We're talking about the $8 million that Congress added to the Defense Department budget last year for converting unused military buildings into shelters for homeless people. You might have thought that the department could have scraped the $8 million together from the $265 billion it had on hand to spend this year. But priorities are priorities, and the Pentagon never wanted to be in the shelter-building business anyway. So the $8 million had to come from somewhere else. But did it have to go somewhere else -- somewhere different, that is, from the good works for which Congress appropriated it?

The Army cites many reasons why it never got around to creating the shelters. Advocates for the homeless who originally identified the possibly useful surplus facilities, it argues, didn't understand the Army's need for security, the potential demand for additional space in the event of war (can this be right?), and so on. And only a handful of the hundreds of localities that the Army contacted actually expressed any interest.

Why was that? Perhaps the localities didn't have many homeless or didn't want to attract a large group of transients into their midsts. Perhaps they didn't want to spend their own money on staffing and operating the shelters and other federal aid wasn't available. Perhaps they didn't want to conform to the Army's rules. But whatever the reasons, the fact is that by the end of August the Army had managed to earmark less than $1 million for only two shelter projects.

Now comes the truly piggish part. Rather than let the remaining $7 million go back to the Treasury, the Army decided it desperately needed this money to do more fixing up of Army Reserve facilities.

Why didn't Congress complain? After all, it had specified that the money be spent on the homeless. Well, the Appropriations committees have a lot of faith in the Pentagon's commitment to spend its money wisely. So the Army was fully empowered to divert the money to any of the many, many uses covered by the Army Reserves operations and maintenance account. It was only as a matter of courtesy that the director of the Army budget wrote a letter to the chairman of the House Appropriations Committee telling him that the Army was diverting the money to other -- unspecified, but assuredly important -- purposes. And since the chairman gets dozens of letters from the Pentagon all the time, the letter was passed on to staffers who decided it didn't warrant further attention.

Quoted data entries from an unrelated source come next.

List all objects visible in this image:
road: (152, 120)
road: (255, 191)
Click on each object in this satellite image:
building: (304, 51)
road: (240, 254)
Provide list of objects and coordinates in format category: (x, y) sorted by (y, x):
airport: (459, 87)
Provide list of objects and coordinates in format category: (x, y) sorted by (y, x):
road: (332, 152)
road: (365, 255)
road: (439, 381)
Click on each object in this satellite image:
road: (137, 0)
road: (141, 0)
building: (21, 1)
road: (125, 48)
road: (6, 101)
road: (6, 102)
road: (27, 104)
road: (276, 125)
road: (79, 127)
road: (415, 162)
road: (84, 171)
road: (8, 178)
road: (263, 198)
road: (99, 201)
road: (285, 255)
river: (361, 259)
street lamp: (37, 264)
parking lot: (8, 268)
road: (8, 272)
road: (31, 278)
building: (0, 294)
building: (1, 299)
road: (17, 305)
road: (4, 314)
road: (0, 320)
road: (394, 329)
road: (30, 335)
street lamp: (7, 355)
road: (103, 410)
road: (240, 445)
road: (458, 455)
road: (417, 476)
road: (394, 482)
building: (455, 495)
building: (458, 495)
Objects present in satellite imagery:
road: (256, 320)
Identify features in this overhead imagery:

Eight million dollars is only small change for the Pentagon. It's probably barely enough to cover the special election-year public relations campaign that the Pentagon has launched to "win public understanding and support," which will, we trust, supply a reply to this commentary as part of its "active letter-to-the editor program." But $7 million, put into the hands of local agencies and private organizations -- and surely there is some way that could have been done -- could have relieved a great deal of suffering in the coming winter months. Too bad the Pentagon made off with it.